Dopo la frequentazione con il Prof. Giuseppe
Rosati, il quale ha operato su di me una completa
trasformazione sia a livello esterno (i capelli) che
interno, dopo aver sostenuto il microautotrapianto, mi
sento completamente rinato, ho i miei capelli, le foto sono
li' a testimoniarlo, li lavo, li taglio, li pettino,
ci metto il gel, vado al mare e faccio il bagno, si
schiariscono con il sole, cadono e ricrescono, BASTA
berretti e riporti vari, rasature continue o altre per
nascondere la mancanza di capigliatura, i capelli ci sono e
folti, non sono schiavo di alcun centro tricologico, non
uso prodotti specifici, ma shampoo di ogni genere del
supermercato, se conosco una persona del mio sesso o
dell'altro non devo giustificare alcun mio comportamento
che possa far pensare ai miei capelli, nessuno si e' mai
accorto che ho fatto l'autotrapianto, e quando ne
parlo i più ne restano sorpresi poiché tutti dicono che non
pare così, e devo dirvi la verità amici miei, molti mi
danno almeno 5-6 anni in meno della mia reale età che e' ad
oggi di 35 anni, quando invece al contrario, ed è la pura
verità, quando rasavo i miei pochi capelli tutti me ne
aggiungevano un pò, e questo per un giovane di 27 anni era
sempre un colpo al cuore.
Ho fatto conoscere il Prof.

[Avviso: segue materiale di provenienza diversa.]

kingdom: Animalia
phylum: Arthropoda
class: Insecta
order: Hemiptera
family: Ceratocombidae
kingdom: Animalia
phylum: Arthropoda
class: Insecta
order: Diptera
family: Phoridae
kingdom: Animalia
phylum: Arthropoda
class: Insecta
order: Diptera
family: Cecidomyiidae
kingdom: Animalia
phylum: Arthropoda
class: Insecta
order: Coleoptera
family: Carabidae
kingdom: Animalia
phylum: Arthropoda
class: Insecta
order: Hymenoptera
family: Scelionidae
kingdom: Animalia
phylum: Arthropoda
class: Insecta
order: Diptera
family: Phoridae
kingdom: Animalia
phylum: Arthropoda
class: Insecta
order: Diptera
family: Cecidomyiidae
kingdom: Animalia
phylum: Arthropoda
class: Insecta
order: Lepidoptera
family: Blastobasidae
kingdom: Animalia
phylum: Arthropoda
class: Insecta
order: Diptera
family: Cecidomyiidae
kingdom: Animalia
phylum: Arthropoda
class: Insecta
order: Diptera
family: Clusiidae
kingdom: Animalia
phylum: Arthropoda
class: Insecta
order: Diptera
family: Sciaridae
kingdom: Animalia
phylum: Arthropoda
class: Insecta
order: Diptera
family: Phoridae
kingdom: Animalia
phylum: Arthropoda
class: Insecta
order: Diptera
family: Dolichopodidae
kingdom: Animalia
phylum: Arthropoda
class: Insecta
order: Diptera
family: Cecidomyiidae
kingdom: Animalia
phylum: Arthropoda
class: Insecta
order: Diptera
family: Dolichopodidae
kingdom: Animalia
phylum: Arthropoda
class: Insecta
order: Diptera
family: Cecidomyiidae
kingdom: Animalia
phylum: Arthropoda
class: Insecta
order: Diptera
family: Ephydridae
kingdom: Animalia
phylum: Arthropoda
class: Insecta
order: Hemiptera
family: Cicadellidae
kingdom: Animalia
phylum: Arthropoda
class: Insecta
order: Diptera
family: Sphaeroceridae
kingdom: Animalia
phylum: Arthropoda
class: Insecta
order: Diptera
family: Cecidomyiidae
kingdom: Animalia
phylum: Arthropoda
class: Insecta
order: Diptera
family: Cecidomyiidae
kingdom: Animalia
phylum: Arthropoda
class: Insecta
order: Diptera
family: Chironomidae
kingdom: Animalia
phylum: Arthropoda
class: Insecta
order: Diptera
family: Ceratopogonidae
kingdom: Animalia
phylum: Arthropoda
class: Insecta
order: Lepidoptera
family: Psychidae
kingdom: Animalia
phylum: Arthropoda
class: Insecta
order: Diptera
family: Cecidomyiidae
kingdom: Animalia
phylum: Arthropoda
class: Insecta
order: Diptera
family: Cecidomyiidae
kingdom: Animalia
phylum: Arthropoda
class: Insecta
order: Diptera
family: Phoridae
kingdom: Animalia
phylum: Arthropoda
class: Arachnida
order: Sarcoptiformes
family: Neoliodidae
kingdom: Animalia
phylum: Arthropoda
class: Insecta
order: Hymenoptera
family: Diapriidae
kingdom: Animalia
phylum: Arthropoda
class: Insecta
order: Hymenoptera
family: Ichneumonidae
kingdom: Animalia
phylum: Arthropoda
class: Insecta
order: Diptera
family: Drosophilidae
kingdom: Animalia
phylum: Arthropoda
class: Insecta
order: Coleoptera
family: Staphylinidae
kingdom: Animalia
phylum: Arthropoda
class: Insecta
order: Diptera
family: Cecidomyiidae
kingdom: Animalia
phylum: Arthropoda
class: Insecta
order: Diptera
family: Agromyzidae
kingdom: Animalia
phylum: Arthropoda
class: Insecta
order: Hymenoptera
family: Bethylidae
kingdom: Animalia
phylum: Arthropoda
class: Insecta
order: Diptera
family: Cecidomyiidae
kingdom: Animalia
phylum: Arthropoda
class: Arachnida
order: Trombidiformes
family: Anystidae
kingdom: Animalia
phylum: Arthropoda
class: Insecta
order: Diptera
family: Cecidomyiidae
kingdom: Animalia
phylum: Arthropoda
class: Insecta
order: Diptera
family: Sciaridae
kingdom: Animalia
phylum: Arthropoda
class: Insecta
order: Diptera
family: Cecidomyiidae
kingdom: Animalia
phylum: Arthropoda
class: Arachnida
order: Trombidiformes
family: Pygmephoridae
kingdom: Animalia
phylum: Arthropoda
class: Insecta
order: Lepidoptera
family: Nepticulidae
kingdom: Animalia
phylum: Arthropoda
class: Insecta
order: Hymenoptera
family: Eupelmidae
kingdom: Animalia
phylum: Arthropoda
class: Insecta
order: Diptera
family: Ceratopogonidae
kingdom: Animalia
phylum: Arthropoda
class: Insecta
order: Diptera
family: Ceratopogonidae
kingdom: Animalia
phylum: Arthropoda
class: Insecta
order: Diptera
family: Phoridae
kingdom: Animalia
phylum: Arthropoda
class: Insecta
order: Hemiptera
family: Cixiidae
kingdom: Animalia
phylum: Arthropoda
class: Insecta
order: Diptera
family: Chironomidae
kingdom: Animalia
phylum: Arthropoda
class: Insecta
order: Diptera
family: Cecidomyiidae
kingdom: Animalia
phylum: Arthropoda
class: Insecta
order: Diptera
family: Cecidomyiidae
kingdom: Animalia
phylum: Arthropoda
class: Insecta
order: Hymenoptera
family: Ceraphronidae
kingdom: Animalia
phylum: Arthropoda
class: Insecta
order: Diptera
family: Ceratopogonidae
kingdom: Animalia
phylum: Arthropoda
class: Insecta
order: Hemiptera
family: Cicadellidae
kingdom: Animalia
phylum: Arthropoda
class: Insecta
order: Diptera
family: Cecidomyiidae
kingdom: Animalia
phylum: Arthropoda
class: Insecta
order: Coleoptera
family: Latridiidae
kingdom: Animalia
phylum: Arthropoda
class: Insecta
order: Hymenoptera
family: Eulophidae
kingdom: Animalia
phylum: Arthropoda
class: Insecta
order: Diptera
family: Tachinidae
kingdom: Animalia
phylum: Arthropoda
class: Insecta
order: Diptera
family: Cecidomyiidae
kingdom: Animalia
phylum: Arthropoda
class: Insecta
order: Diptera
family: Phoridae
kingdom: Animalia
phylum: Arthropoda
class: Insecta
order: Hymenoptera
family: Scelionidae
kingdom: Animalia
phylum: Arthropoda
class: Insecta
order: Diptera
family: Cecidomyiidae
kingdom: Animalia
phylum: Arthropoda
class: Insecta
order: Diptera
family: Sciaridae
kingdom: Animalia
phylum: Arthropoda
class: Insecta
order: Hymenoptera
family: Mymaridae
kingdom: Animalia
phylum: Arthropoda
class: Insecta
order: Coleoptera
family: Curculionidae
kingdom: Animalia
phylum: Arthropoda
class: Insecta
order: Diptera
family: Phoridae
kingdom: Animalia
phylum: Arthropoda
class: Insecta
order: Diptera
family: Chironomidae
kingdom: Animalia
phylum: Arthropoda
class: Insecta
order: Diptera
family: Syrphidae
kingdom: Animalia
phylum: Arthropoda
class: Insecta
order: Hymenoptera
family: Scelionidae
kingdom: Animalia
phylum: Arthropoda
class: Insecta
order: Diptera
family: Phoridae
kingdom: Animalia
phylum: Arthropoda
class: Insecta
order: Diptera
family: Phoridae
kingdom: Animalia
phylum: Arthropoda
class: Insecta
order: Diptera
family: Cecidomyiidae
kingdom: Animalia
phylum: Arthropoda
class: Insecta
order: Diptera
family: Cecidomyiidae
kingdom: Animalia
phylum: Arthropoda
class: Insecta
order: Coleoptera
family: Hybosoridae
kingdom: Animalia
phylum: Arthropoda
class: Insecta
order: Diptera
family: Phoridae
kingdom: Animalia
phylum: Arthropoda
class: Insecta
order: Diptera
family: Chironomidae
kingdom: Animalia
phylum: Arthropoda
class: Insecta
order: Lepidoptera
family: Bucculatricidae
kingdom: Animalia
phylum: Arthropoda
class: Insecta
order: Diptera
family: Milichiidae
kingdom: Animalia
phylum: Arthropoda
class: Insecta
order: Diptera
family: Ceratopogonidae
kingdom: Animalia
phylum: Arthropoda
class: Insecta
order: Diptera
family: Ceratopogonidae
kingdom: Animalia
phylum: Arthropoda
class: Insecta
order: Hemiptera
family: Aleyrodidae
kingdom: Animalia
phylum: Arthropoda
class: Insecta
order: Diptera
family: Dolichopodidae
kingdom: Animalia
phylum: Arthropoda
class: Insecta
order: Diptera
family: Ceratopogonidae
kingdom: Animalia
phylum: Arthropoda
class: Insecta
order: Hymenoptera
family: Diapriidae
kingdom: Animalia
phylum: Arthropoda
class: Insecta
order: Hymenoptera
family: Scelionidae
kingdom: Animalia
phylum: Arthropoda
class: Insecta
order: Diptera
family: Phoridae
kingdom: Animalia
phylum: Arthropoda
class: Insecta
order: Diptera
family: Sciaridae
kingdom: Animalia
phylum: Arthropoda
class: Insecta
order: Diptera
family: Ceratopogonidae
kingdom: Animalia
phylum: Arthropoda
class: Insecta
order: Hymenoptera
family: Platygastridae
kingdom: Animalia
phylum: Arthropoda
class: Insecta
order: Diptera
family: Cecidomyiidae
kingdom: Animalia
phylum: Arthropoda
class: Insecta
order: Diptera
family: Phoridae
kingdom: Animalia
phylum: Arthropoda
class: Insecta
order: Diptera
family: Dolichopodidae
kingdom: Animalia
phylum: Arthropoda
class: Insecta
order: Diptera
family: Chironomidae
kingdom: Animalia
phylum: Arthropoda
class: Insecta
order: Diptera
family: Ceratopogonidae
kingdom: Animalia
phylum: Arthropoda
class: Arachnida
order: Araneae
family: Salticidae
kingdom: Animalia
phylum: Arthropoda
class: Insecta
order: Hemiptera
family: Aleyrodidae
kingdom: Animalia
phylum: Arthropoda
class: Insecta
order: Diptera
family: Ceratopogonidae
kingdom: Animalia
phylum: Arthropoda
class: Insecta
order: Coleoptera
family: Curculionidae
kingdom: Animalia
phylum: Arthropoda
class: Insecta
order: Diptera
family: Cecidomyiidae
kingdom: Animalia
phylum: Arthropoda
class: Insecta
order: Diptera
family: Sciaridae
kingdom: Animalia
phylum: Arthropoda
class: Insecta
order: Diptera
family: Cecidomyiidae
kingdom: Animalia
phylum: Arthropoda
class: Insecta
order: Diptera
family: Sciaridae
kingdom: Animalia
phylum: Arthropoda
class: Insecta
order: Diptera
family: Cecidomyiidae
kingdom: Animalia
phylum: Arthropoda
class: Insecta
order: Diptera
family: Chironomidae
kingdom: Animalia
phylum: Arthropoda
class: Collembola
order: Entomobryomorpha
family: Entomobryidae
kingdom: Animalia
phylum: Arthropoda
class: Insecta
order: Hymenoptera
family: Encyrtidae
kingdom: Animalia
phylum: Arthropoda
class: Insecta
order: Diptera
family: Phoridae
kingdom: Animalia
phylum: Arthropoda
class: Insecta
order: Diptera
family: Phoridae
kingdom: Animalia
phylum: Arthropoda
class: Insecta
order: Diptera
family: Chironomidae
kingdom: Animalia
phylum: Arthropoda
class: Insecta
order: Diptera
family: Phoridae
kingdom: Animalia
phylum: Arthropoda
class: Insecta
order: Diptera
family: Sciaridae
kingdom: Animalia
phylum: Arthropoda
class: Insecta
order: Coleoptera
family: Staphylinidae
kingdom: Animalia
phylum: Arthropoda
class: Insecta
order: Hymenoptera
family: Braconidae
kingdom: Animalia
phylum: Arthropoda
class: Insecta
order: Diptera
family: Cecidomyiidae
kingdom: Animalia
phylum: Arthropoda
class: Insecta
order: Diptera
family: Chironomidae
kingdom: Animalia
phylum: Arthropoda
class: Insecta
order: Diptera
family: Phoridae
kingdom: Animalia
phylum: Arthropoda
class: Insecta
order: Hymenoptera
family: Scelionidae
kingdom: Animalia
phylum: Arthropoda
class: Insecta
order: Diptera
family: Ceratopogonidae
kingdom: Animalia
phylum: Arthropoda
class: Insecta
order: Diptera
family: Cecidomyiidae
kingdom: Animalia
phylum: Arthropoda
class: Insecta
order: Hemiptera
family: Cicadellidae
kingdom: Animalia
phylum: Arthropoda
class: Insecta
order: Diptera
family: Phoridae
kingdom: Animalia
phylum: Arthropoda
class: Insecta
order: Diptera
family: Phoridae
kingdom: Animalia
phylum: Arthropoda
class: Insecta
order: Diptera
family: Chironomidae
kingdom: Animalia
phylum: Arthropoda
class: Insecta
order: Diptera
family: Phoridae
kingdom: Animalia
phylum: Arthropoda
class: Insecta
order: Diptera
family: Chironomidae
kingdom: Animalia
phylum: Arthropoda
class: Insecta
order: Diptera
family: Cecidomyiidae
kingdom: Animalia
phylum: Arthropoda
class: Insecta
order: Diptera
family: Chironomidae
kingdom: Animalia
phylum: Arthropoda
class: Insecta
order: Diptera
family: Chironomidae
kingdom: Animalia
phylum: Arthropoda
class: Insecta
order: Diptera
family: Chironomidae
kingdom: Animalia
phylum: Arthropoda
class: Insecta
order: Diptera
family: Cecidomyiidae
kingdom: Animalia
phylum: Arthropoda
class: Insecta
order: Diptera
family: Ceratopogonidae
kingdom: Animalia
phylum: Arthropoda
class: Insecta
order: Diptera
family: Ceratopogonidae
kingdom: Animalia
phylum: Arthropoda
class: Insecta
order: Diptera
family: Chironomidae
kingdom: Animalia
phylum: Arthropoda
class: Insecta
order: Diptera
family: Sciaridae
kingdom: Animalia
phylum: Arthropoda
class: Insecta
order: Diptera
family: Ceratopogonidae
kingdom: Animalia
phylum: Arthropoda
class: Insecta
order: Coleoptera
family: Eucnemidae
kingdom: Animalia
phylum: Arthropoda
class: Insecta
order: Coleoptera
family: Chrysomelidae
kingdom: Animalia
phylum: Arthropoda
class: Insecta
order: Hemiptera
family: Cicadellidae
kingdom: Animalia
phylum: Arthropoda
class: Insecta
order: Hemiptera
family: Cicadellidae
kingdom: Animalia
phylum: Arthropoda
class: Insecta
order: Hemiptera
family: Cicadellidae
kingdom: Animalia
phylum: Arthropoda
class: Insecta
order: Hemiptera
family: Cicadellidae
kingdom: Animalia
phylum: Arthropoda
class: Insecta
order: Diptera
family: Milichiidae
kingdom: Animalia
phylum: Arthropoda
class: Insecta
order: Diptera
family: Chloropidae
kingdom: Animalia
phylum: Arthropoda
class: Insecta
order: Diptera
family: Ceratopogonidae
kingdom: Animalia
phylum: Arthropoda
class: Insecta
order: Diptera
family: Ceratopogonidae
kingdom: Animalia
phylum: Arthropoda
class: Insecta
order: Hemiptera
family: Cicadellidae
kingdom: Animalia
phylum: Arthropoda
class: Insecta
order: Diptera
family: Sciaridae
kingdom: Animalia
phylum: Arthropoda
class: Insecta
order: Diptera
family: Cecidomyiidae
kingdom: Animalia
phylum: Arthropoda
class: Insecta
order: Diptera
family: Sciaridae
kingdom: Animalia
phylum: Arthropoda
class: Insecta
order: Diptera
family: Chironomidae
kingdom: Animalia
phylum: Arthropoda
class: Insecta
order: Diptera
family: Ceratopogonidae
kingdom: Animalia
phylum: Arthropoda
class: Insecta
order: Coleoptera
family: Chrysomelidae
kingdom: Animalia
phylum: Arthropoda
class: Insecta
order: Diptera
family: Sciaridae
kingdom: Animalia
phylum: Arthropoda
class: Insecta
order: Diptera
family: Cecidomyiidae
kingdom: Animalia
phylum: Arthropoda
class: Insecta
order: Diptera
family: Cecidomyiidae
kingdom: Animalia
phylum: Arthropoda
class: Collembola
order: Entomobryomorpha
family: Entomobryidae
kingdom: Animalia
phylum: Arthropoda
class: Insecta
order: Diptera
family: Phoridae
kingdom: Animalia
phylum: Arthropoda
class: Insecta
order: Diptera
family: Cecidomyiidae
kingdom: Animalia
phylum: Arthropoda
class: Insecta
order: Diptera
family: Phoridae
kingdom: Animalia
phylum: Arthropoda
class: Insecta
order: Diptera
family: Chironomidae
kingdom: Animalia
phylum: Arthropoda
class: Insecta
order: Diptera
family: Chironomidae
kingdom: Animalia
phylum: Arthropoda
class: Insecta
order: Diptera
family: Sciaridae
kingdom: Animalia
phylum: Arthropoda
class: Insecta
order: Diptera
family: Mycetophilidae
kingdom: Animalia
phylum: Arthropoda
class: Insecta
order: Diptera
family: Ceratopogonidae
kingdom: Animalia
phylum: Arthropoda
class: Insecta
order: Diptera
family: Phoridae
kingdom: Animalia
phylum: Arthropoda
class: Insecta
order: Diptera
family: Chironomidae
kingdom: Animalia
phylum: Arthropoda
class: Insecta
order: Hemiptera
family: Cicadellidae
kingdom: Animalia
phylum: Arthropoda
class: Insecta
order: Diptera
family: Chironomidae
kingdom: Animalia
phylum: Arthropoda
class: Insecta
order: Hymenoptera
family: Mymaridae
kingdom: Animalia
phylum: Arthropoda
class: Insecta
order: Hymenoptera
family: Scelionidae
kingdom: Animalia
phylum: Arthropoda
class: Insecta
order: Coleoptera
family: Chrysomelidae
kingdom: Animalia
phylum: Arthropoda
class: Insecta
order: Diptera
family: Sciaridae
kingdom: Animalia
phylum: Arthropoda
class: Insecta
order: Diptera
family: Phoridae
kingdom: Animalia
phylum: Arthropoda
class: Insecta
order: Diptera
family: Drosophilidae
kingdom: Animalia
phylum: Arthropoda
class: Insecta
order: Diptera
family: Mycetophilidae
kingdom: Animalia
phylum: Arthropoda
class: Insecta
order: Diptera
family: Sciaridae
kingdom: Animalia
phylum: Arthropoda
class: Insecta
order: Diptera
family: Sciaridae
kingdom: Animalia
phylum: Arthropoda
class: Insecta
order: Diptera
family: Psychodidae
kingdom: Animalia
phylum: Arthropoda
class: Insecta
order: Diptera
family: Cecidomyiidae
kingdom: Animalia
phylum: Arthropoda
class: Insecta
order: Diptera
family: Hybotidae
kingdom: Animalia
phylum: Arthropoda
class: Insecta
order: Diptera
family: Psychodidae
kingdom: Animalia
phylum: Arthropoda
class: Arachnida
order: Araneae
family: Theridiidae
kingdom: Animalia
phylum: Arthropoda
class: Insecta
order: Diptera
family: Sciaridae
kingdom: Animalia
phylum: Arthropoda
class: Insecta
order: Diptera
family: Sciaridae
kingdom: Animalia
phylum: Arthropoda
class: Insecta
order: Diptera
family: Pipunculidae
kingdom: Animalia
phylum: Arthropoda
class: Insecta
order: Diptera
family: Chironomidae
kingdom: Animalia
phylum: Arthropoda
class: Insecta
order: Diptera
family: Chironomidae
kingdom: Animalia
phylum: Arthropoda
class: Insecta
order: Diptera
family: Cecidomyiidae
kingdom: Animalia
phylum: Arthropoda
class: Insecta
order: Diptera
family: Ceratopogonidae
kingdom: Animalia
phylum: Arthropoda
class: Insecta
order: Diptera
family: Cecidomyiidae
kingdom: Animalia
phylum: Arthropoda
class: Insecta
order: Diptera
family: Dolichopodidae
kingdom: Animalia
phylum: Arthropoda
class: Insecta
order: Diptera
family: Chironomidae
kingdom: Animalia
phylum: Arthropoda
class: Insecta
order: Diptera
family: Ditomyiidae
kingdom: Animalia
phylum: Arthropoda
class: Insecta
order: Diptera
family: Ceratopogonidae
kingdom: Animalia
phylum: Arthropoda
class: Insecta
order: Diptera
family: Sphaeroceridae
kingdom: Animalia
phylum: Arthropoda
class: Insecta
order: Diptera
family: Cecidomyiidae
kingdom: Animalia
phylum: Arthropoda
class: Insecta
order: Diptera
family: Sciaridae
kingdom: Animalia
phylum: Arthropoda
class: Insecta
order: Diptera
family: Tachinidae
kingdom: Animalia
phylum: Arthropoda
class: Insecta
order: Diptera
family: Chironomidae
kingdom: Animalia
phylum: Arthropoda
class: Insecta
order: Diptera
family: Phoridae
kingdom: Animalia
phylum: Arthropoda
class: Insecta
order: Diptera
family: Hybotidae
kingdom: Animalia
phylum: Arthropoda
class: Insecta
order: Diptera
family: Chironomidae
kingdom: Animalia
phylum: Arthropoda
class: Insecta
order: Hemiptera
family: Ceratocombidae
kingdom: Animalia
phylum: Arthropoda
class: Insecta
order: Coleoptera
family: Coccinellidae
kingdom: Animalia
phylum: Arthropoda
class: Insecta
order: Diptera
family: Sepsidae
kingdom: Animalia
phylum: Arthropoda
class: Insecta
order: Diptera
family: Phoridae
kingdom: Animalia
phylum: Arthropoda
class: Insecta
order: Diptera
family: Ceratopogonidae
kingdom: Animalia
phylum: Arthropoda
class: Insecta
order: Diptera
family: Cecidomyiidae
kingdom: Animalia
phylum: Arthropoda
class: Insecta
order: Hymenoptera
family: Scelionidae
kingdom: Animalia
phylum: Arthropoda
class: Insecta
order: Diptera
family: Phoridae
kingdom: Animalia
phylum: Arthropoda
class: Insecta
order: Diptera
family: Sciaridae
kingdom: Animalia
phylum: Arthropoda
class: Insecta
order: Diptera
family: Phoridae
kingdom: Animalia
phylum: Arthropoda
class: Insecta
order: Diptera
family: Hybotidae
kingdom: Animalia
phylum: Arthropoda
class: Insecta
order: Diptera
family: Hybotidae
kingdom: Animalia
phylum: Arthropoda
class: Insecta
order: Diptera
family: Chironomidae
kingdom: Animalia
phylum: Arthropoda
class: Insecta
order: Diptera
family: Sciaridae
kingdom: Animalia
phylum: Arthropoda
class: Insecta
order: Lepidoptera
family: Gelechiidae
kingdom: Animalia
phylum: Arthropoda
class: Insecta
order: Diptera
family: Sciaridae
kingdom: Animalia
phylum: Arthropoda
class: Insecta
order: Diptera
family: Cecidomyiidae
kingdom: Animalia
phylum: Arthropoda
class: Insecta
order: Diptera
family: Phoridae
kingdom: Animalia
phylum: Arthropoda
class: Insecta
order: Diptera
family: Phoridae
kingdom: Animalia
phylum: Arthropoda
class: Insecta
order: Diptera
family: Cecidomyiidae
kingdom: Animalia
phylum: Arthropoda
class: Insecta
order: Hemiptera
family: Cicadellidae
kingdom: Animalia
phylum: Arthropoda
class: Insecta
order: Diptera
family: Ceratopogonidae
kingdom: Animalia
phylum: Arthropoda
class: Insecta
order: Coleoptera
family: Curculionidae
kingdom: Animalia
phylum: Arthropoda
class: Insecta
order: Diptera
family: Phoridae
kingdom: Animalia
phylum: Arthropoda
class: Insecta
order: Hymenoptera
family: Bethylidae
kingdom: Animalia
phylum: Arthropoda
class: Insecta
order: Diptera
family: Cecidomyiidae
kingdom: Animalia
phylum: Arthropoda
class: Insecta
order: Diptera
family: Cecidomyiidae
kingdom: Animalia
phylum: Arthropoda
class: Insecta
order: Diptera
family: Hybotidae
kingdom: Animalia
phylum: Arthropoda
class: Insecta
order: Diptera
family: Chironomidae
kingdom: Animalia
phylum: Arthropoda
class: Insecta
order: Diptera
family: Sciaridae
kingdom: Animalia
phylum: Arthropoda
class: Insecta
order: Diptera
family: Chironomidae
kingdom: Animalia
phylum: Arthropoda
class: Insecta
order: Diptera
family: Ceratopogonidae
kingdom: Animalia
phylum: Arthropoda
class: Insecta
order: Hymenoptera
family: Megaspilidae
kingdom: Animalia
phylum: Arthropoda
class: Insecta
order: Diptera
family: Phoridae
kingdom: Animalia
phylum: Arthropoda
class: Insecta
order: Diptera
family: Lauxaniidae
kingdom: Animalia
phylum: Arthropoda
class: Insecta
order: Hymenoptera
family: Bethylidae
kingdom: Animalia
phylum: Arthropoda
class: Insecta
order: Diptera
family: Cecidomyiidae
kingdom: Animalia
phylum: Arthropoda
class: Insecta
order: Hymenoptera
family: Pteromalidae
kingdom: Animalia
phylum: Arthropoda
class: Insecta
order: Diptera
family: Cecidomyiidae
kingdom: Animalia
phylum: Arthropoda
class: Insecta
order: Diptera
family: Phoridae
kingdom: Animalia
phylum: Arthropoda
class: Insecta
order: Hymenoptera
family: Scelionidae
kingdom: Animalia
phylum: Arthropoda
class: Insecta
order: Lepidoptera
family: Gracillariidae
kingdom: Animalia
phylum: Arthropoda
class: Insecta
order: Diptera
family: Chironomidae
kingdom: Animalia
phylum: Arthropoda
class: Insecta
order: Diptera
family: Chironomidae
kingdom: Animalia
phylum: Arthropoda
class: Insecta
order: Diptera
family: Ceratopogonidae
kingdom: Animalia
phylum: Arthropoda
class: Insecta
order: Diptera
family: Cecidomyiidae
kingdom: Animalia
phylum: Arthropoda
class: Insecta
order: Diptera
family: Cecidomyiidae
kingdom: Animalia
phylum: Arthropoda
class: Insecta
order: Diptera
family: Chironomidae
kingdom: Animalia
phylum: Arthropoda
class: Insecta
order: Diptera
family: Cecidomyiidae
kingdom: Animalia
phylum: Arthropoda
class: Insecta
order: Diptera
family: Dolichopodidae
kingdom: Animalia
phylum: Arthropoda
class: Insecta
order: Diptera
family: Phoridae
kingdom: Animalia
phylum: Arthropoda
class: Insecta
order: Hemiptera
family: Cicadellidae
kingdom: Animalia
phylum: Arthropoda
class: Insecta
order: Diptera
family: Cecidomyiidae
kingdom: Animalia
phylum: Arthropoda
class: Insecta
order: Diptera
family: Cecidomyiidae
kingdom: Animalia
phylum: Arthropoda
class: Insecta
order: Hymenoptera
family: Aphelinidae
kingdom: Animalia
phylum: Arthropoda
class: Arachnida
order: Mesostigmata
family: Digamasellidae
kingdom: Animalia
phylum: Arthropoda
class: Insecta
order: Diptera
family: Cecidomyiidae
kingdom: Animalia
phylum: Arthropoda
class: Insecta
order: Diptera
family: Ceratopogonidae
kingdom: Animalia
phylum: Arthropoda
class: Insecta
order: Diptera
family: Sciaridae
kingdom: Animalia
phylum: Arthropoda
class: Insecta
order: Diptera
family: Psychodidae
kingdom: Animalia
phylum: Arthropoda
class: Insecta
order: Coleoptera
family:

Giuseppe Rosati ad
alcuni miei amici, alcuni avevano già provato altri
chirurgi plastici, altri avevano messo i capelli "finti",
non fanno altro che ringraziarmi quando mi vedono o mi
sentono, altri devo esser sincero si sono informati per poi
riporre il problema in un cassetto, tanto è, che spesso,
quando ci incontriamo mi parlano dei loro ex capelli con
una vena malinconica ma senza avere il coraggio di
smetterla di portare il berretto o di riportare quei pochi
rimasti, talvolta esibendo rasature degne dei migliori
centri depilatori...insomma schiavi e insoddisfatti.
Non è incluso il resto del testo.